The task: From the first line to the last, give the records again exactly and skip the pictures.

Dataset entries:
+-------+
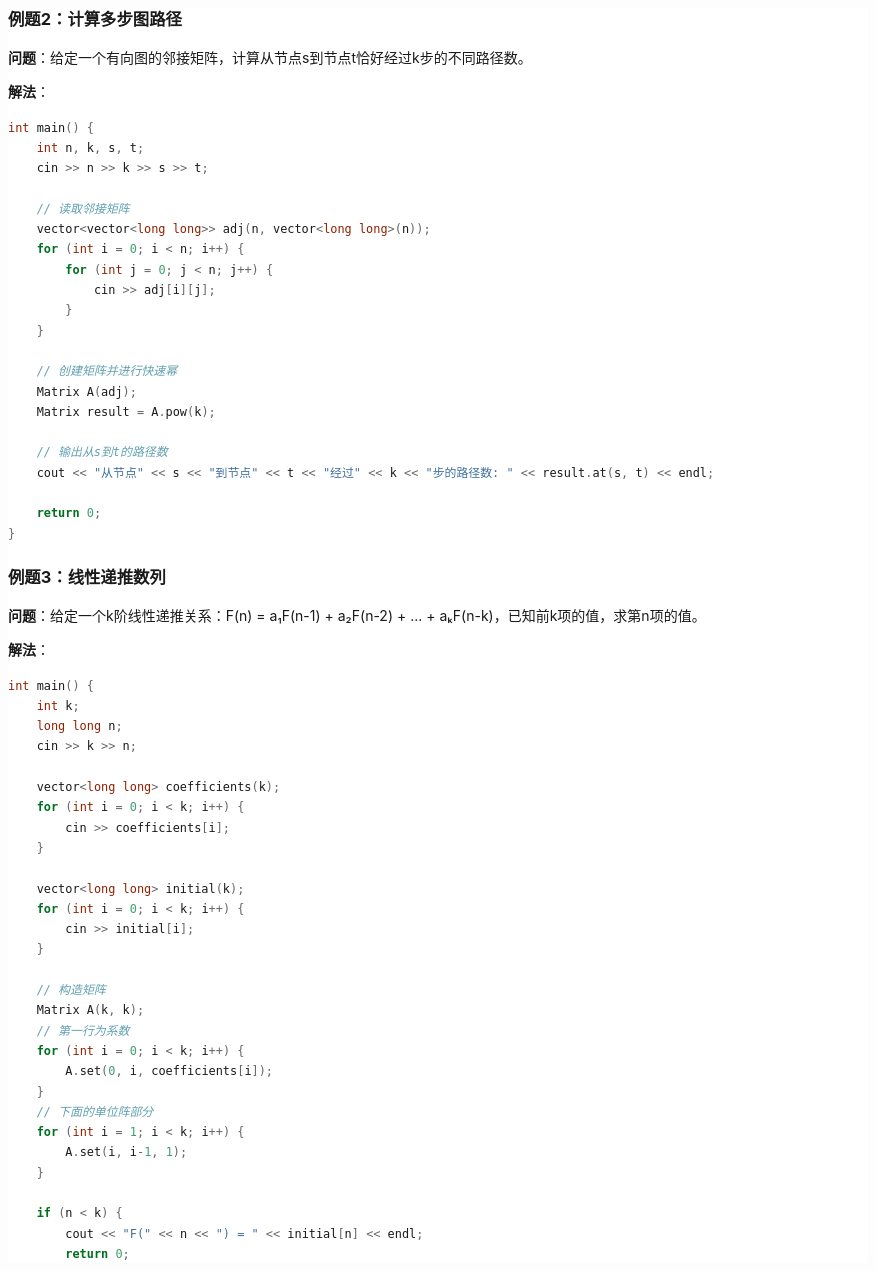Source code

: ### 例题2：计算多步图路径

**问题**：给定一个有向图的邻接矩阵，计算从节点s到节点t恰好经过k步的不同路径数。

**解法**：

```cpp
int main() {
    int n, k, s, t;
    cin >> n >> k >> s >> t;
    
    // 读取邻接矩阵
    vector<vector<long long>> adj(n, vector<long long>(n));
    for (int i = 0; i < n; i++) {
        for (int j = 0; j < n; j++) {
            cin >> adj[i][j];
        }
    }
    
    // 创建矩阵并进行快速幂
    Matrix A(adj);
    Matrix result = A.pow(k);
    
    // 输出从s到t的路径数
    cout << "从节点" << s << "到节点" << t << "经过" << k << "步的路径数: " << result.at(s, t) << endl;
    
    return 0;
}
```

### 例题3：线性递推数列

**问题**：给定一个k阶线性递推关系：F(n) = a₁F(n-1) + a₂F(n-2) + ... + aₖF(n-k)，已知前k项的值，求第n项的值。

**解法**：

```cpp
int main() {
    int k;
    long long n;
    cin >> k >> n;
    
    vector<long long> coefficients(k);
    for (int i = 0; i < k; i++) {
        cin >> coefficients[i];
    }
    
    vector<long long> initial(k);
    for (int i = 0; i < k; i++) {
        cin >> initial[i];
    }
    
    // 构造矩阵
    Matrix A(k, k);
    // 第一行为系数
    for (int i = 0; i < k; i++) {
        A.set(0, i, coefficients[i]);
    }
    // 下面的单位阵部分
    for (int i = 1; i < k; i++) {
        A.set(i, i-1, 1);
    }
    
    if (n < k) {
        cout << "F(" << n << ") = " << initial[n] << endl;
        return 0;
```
+-------+
Answer box:
Source code

: ### 例题2：计算多步图路径

**问题**：给定一个有向图的邻接矩阵，计算从节点s到节点t恰好经过k步的不同路径数。

**解法**：

```cpp
int main() {
    int n, k, s, t;
    cin >> n >> k >> s >> t;
    
    // 读取邻接矩阵
    vector<vector<long long>> adj(n, vector<long long>(n));
    for (int i = 0; i < n; i++) {
        for (int j = 0; j < n; j++) {
            cin >> adj[i][j];
        }
    }
    
    // 创建矩阵并进行快速幂
    Matrix A(adj);
    Matrix result = A.pow(k);
    
    // 输出从s到t的路径数
    cout << "从节点" << s << "到节点" << t << "经过" << k << "步的路径数: " << result.at(s, t) << endl;
    
    return 0;
}
```

### 例题3：线性递推数列

**问题**：给定一个k阶线性递推关系：F(n) = a₁F(n-1) + a₂F(n-2) + ... + aₖF(n-k)，已知前k项的值，求第n项的值。

**解法**：

```cpp
int main() {
    int k;
    long long n;
    cin >> k >> n;
    
    vector<long long> coefficients(k);
    for (int i = 0; i < k; i++) {
        cin >> coefficients[i];
    }
    
    vector<long long> initial(k);
    for (int i = 0; i < k; i++) {
        cin >> initial[i];
    }
    
    // 构造矩阵
    Matrix A(k, k);
    // 第一行为系数
    for (int i = 0; i < k; i++) {
        A.set(0, i, coefficients[i]);
    }
    // 下面的单位阵部分
    for (int i = 1; i < k; i++) {
        A.set(i, i-1, 1);
    }
    
    if (n < k) {
        cout << "F(" << n << ") = " << initial[n] << endl;
        return 0;
```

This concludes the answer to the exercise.